Too often, when I read or hear the Parable of the Talents, I automatically place God in the role of the man going on a journey — the master. It’s a knee-jerk reaction, one that isn’t even worth dwelling on: of course God is the authority figure in this story. Who else would he be?

So what do we know of the master in this parable? The master is known to be “a harsh man, reaping where [he] did not sow, and gathering where [he] did not scatter seed (v. 24). The master elicits fear who, upon his return, only awards those slaves who produce more and punishes those who are useless. The master deems the life of a slave who does not produce as worthless, a life that deserves to be thrown into the outer darkness.

It doesn’t take much to see what the implications are in simply accepting wholesale that the master plays the role of God in this story.

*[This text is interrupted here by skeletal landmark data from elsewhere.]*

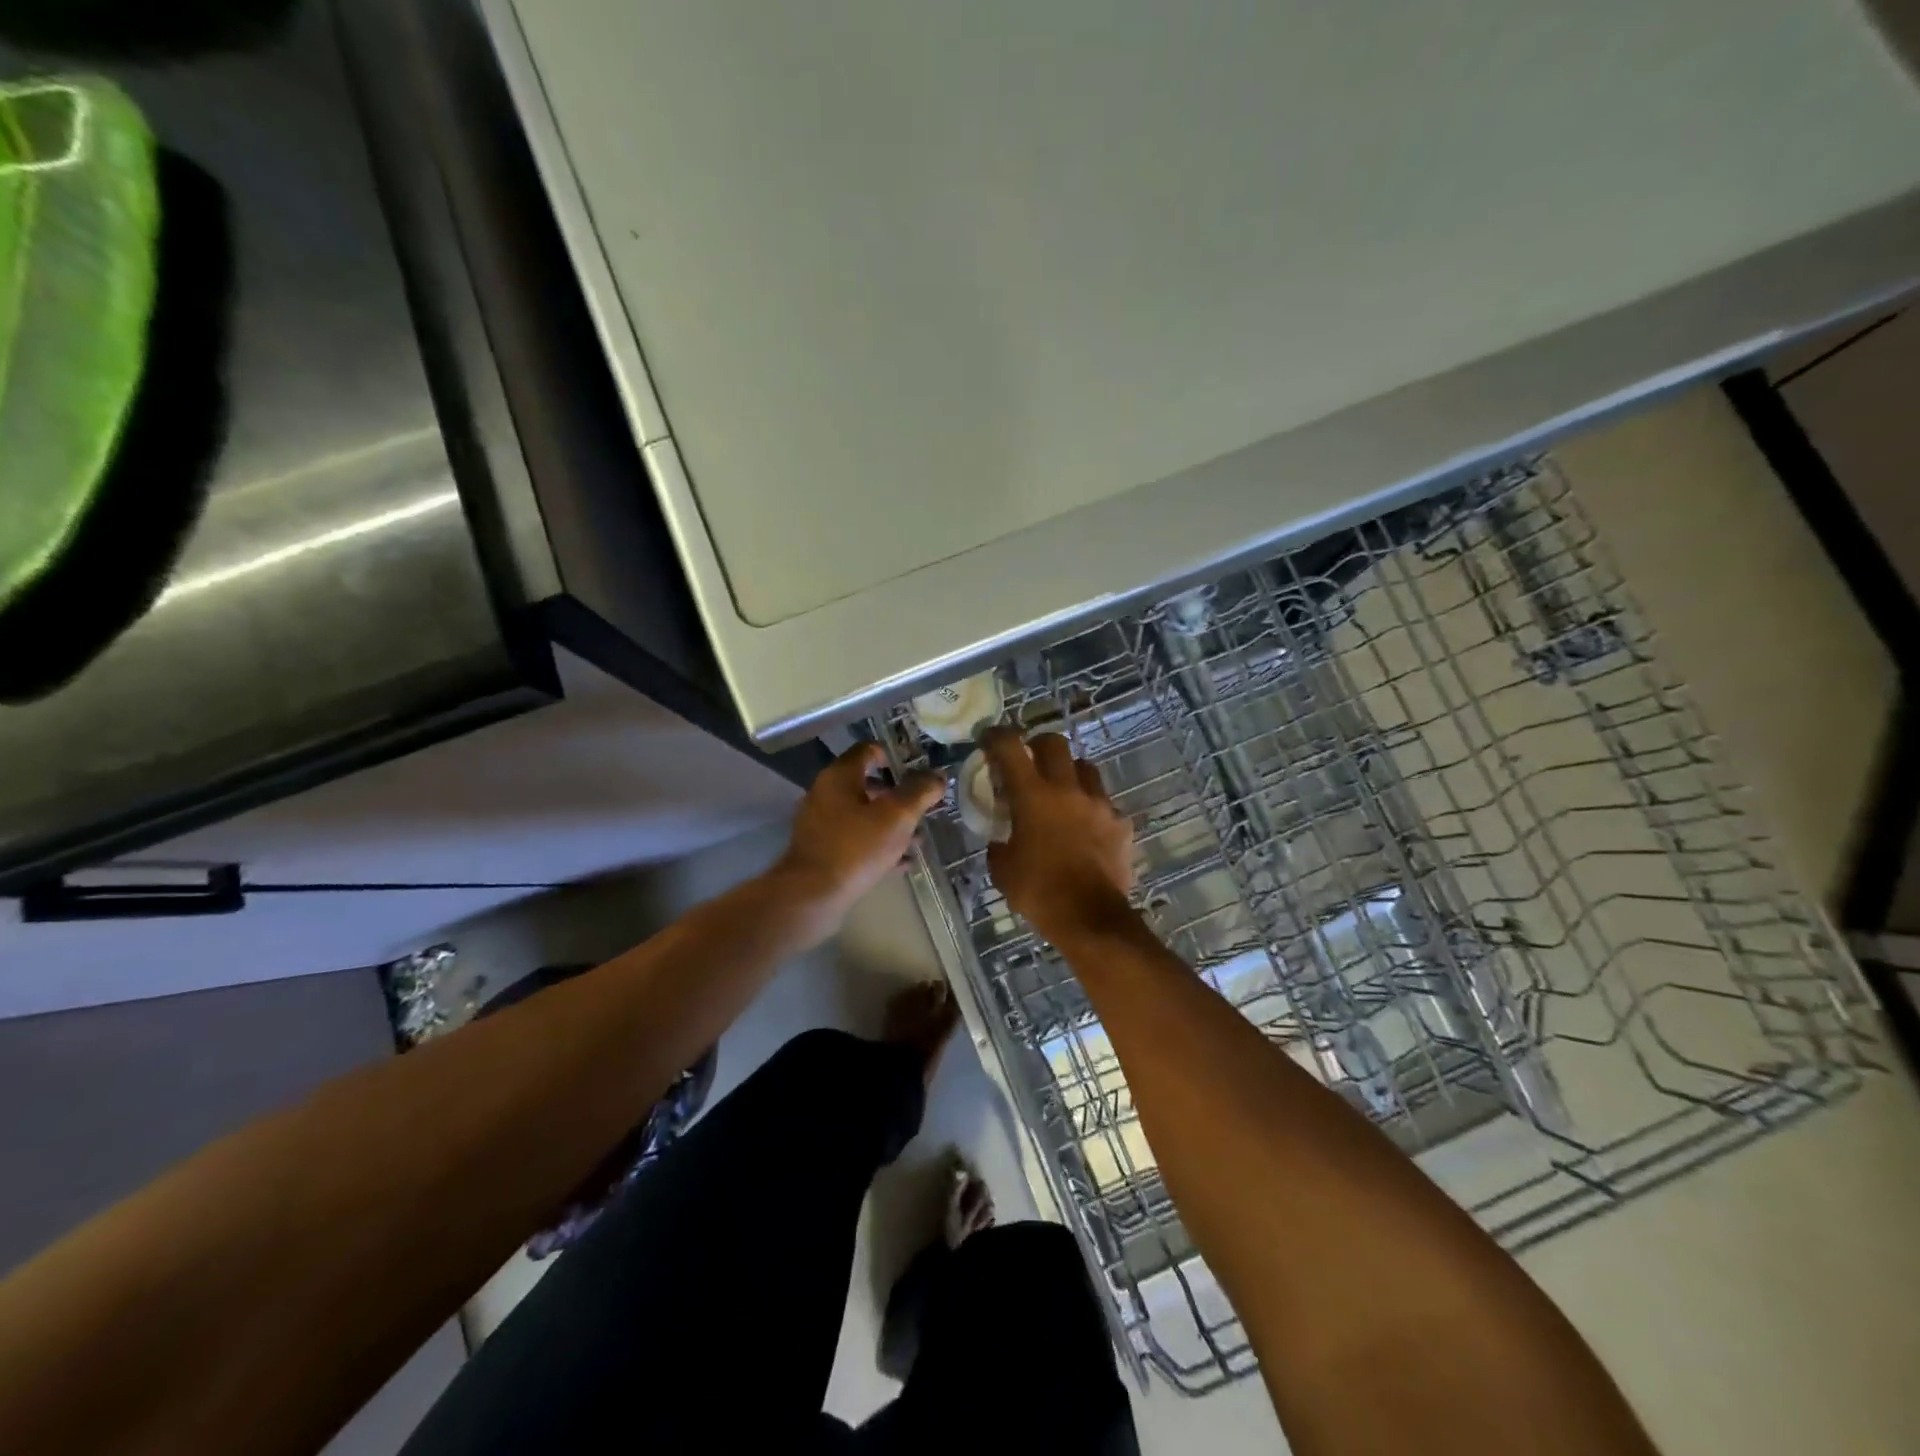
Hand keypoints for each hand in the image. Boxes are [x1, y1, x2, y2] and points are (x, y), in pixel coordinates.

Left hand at [774, 742, 944, 922]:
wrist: (812, 895)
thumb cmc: (856, 847)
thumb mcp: (898, 816)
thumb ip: (920, 792)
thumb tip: (938, 776)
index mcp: (840, 776)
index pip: (868, 750)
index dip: (894, 756)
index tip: (918, 772)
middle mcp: (826, 793)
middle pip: (867, 784)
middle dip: (898, 796)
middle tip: (923, 808)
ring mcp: (821, 823)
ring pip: (863, 815)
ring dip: (890, 824)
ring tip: (917, 840)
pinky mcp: (822, 851)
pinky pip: (855, 840)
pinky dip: (877, 845)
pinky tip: (901, 862)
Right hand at [981, 728, 1135, 945]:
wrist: (1090, 918)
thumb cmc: (1039, 892)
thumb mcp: (1003, 870)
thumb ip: (999, 845)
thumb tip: (1000, 840)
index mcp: (1033, 796)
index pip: (1011, 748)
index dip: (997, 735)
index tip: (989, 737)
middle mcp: (1068, 790)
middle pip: (1055, 744)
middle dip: (1039, 745)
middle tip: (1030, 760)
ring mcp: (1099, 804)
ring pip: (1086, 768)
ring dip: (1070, 773)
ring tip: (1063, 792)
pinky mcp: (1121, 823)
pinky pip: (1105, 804)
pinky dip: (1092, 809)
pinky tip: (1087, 828)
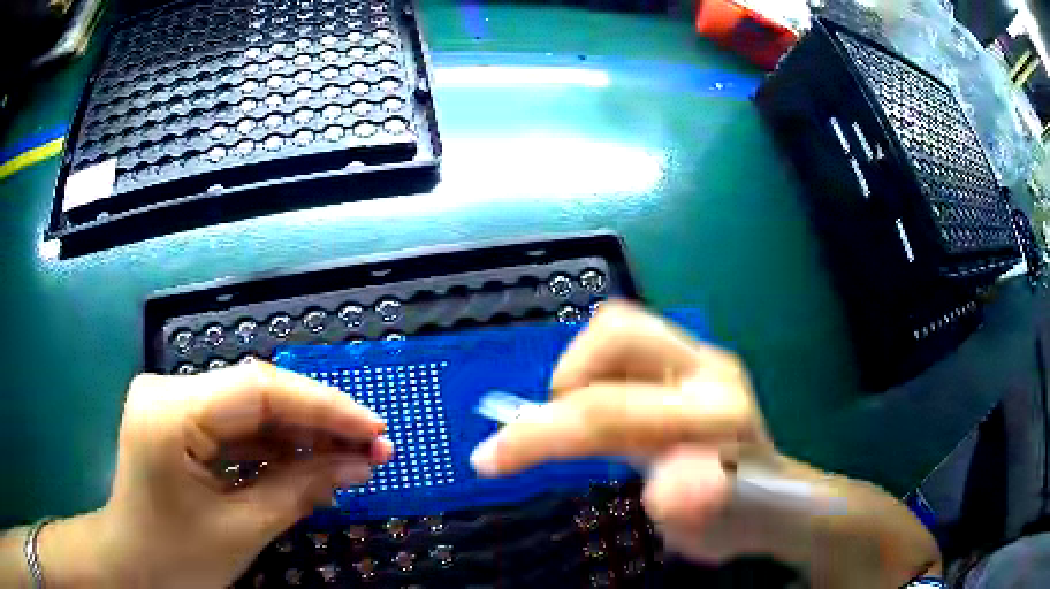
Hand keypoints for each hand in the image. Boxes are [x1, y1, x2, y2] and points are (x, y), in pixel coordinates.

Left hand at [48, 361, 391, 587]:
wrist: (133, 566)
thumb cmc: (177, 559)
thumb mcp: (242, 530)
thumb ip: (300, 490)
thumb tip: (361, 465)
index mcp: (170, 411)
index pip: (259, 390)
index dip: (324, 407)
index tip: (376, 430)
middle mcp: (168, 389)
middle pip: (257, 394)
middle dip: (317, 422)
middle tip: (373, 446)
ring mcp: (172, 402)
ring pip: (250, 409)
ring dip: (300, 436)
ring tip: (349, 458)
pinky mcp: (179, 420)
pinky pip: (235, 427)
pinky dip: (274, 448)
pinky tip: (307, 465)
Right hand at [470, 301, 777, 563]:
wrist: (772, 494)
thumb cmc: (737, 518)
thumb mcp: (712, 531)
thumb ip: (691, 508)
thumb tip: (662, 488)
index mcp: (717, 418)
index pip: (615, 412)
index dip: (542, 434)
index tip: (489, 460)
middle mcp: (710, 371)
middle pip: (619, 331)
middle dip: (566, 380)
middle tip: (558, 428)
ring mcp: (699, 356)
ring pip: (619, 326)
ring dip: (579, 369)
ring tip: (581, 419)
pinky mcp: (688, 356)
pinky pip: (625, 339)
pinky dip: (593, 366)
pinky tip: (601, 407)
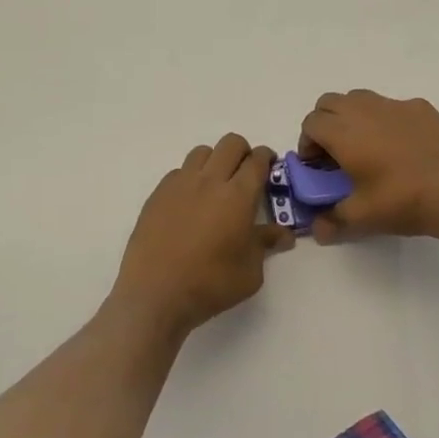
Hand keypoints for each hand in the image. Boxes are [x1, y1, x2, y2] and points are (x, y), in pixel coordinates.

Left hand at [112, 134, 290, 339]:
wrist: (155, 294)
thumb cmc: (210, 284)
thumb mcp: (250, 272)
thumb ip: (266, 244)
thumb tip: (283, 234)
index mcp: (238, 196)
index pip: (257, 160)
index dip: (266, 158)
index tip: (269, 167)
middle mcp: (210, 180)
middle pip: (231, 144)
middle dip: (243, 152)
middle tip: (246, 174)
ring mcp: (180, 184)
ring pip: (202, 152)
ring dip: (215, 161)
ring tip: (216, 186)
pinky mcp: (158, 194)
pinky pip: (179, 172)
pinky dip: (190, 178)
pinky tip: (189, 204)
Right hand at [297, 90, 438, 243]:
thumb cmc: (402, 201)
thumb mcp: (362, 218)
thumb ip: (332, 222)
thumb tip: (318, 230)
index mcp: (344, 132)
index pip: (311, 123)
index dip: (307, 143)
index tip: (317, 166)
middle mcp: (365, 110)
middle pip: (330, 103)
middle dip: (325, 124)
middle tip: (336, 153)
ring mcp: (395, 105)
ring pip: (360, 98)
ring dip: (352, 116)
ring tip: (366, 146)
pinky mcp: (421, 108)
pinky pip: (392, 106)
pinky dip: (386, 120)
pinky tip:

In our minds, God becomes one who is feared, one who demands that we are useful, that we produce more for the kingdom.

This is not the God who is revealed to us in Genesis 1.

So where is God in this story? I confess that I found it impossible to answer this question on my own. I only knew that I hated the idea of equating God with the master in this parable. It wasn’t until another student offered their insight when things started falling into place. Or rather, when things were turned on its head.

“I think that the slave who received one talent — that’s where God is.”

And I remember who is telling the story — Jesus, a homeless preacher from a poor family in a backwater town, where the shadow of the Roman empire is always looming. I remember that Jesus stands with the poor and oppressed not because it’s something a good and holy man is supposed to do — it’s because he was poor and oppressed. And I wonder what he might have been thinking when he told this parable.

Perhaps God is hiding in the role of the slave who refuses to participate in whatever the master is up to. Perhaps God is the “worthless” slave who disrupts the status quo, who sees the master for who he really is and is unwilling to play the role of producing for the sake of having more. Perhaps God is the slave who stares down the established power structure and shows us a different way.


I read somewhere recently that sometimes prayer is like God playing hide-and-seek with us in the pages of Scripture. This image has stayed with me, especially in this time of pandemic when it feels like every day is the same and nothing will ever change. As we enter into this month of August, may we allow God’s Word to surprise us, turning gems and playing hide-and-seek with the God who delights in us. May we see the world around us with fresh eyes, ready to find God hiding in unexpected places.


*For more on this topic, see Lisa Sharon Harper’s The Very Good Gospel for her description of the vision of shalom in chapter 2.